**WHAT TO PRODUCE:** Copy the rows below with every "pixel coordinates" swapped for "image coordinates" and nothing else changed, leaving the pictures out.

(WORKING DATA)

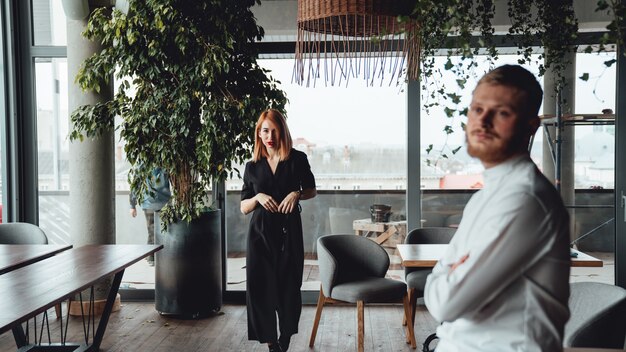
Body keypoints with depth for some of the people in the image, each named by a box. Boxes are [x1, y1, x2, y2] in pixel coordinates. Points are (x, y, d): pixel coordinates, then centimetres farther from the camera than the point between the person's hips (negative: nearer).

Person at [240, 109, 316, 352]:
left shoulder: (297, 159, 1)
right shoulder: (252, 166, 6)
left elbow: (312, 191, 13)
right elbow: (243, 208, 9)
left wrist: (297, 193, -8)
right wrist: (258, 197, -12)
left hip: (289, 230, -1)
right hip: (261, 232, 1)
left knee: (289, 285, 3)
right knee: (261, 286, -3)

(End WORKING DATA)

**RESPONSE TO THE EXERCISE:**
Body keypoints with depth for some of the people in the image, each named by a box. Boxes are [x1, y1, x2, y2] in image coordinates. Points are (x, y, d): image coordinates, then centimetres farther from the camera than the point between the person's hips (negative: nearer).

Person at [240, 109, 316, 352]:
left shoulder: (297, 159, 1)
right shoulder: (252, 166, 6)
left elbow: (312, 191, 13)
right elbow: (243, 208, 9)
left wrist: (297, 193, -8)
right wrist: (258, 197, -12)
left hip: (289, 230, -1)
right hip: (261, 232, 1)
left knee: (289, 285, 3)
right knee: (261, 286, -3)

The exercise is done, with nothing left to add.